What to do in Liverpool – Part I
The first thing that comes to mind when talking about Liverpool are “The Beatles”, the famous soccer team in England or reminds us to “Agent 007.” This destination has several points that can be discovered and be a beautiful holiday gift. Here are your destinations on the routes to Liverpool.
Photography by Friar’s Balsam
Attractions in Liverpool
Albert Dock Waterfront:
This is a gigantic structure of port buildings was designed in the late nineteenth century and which once was quite an architectural revolution, in the case to the suite of England’s greatest buildings. Constructed entirely of noncombustible material (iron, brick and stone), was also the first pier in the world to install hydraulic crane for transporting heavy goods. Nevertheless, these buildings from the Liverpool docks were never enjoy full activity, and its decline began a few decades after its opening. During most of the twentieth century waterfront of Liverpool was forgotten, abandoned and even semi was dangerous to navigate. Everything changed in the last quarter century, and finally the docks were restored for other uses idle since 1978.
Photography by menu4340
It was not until 2009 that it has completed its ambitious modernization plan of the whole vast port complex, and currently housed several museums, shopping areas, restaurants and even has set up a residential neighborhood. Today the Albert Dock is one of the sunniest areas of Liverpool, and surely will remain so for a long, long time. About four million visitors come each year to Albert Dock, and is already the most visited attraction in the UK outside the capital London. Attractions such as Tate Liverpool, Museum of History of the Beatles, the Merseyside Maritime Museum, International Slavery Museum, the Shiverpool Ghost Tours or visit the Yellow Submarine are the main culprits.
Museums in Liverpool
Just as in London, Liverpool has great museums, many of them free entry. Some of the highlights:
The International Museum of Slavery: In which shows all the history connected with Liverpool as the main crossing point for slave trade between Africa and North America. Very informative and dramatic in content, it can make us a little idea of the scale of the tragedy along economic, cultural, anthropological, etc. which involved the massive business of slavery following the discovery of the Americas and well into the nineteenth century. Anyway, this museum has received many criticisms for lack of objectivity in some of its exhibitions of tragedy, minimizing faults. This gives you more interested to visit the museum, and we can try to detect those points where reality has worn the mantle of patriotism and a more or less crude justification of the facts.

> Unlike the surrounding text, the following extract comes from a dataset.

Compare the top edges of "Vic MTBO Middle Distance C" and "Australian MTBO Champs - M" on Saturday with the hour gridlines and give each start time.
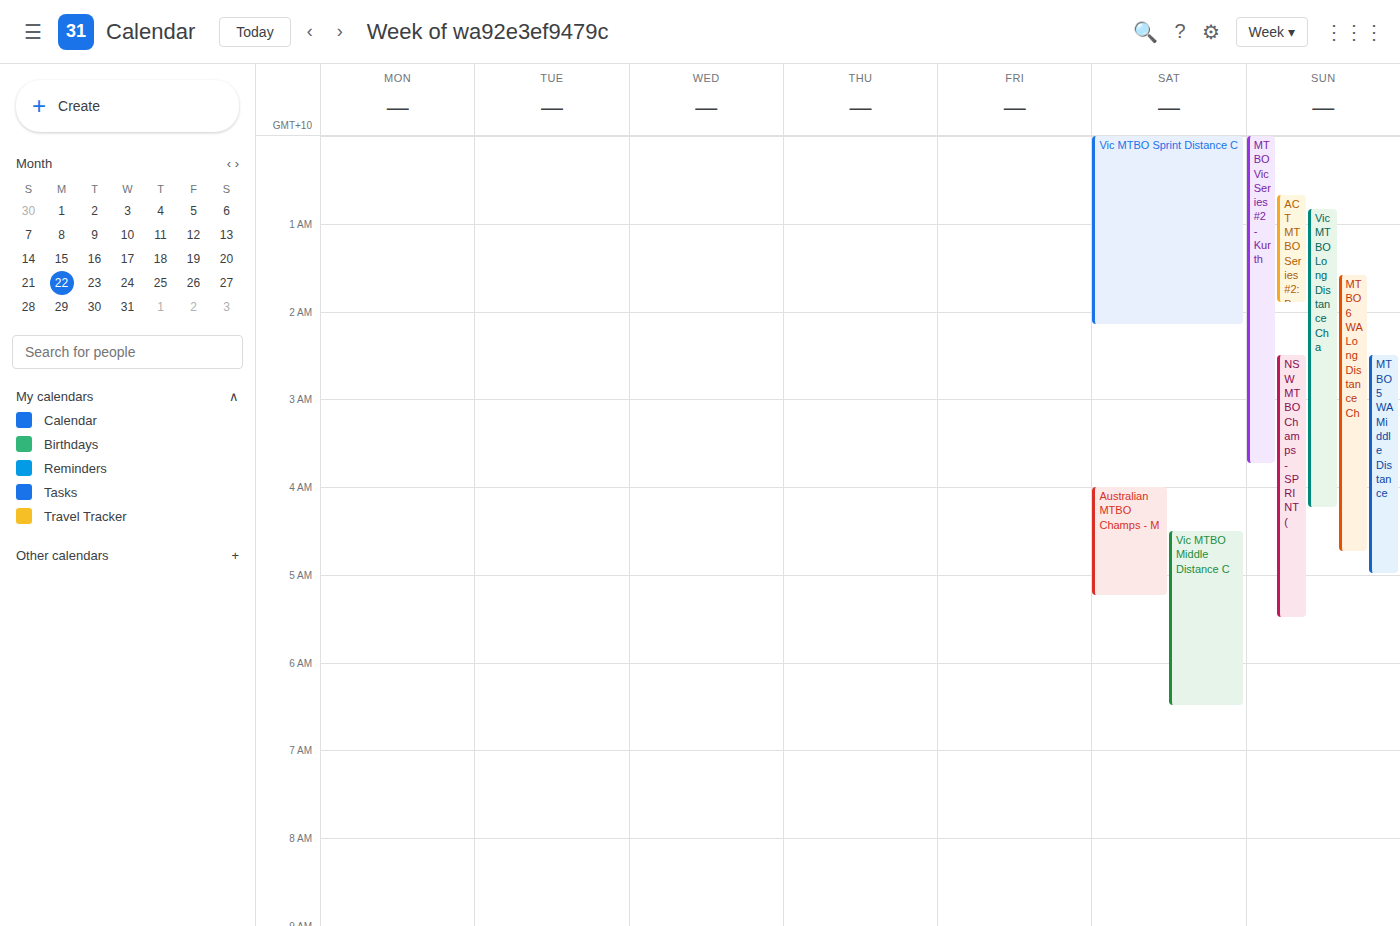
"Vic MTBO Middle Distance C": 04:30, halfway between the 04:00 and 05:00 lines. "Australian MTBO Champs - M": 04:00, exactly on the 04:00 line.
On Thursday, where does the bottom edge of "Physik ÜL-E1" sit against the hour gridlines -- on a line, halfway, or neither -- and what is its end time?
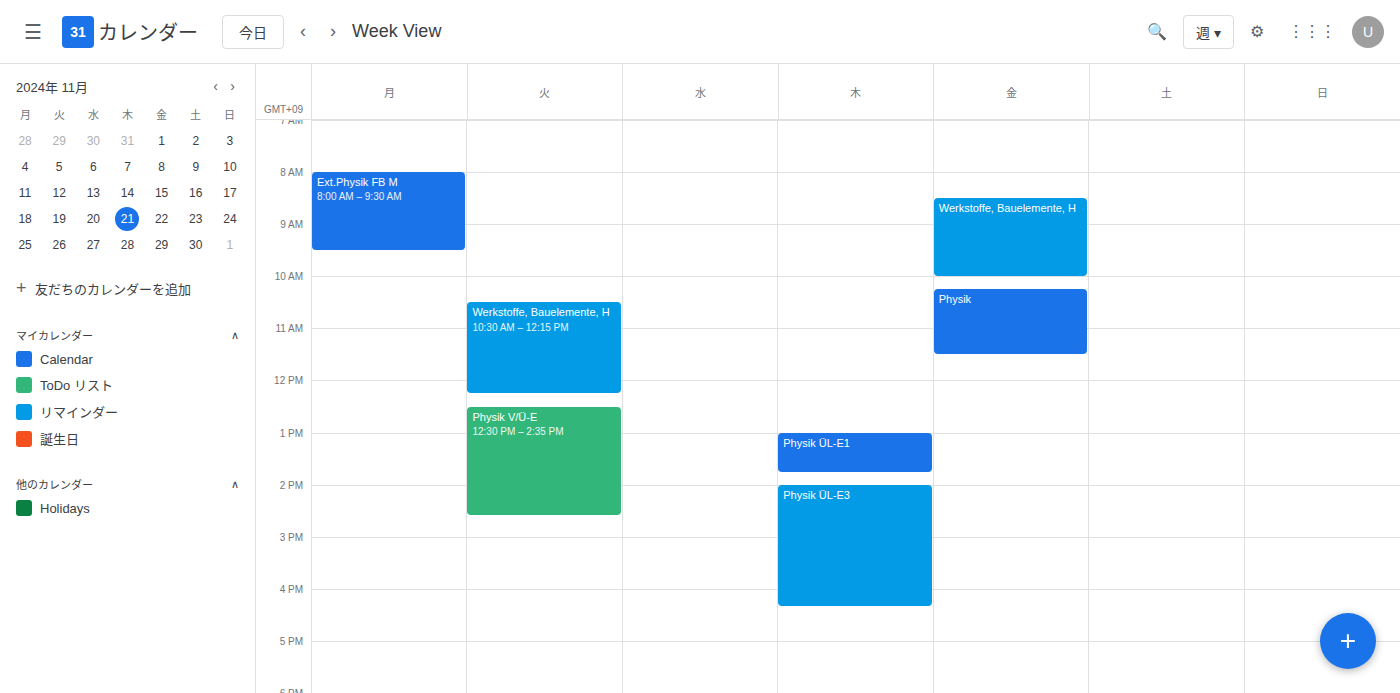
1:45 PM -- neither: three quarters of the way from the 1 PM line to the 2 PM line.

The Merseytime Maritime Museum: In this vast museum presents the history of the city of Liverpool, intrinsically linked to the sea. Liverpool was a factory of world-class boats for much of its history, and see a great display of marine elements of all time. There are also interesting sections on the Second World War and the Titanic, as Liverpool took part in the design and construction. Another section of the museum tells the centuries of ceaseless activity of smuggling, including smuggling of slaves, not in vain Slavery Museum commented lines up an entire floor of this museum.
The World Museum: The museum is more modest than the previous, more youthful and where there is an excellent collection of Egyptian artifacts, another exhibition of world cultures, etc.. Highly recommended to visit with children.
The Walker Art Gallery: The site displays paintings of the Renaissance and later, highlighting Rambrandt works, Monet, and later, with many works of great value.
The St George’s Hall: An impressive neoclassical building of vast size (it is said that Europe is the largest of its kind), which belongs to the city of Liverpool and always offers a number of public exhibitions.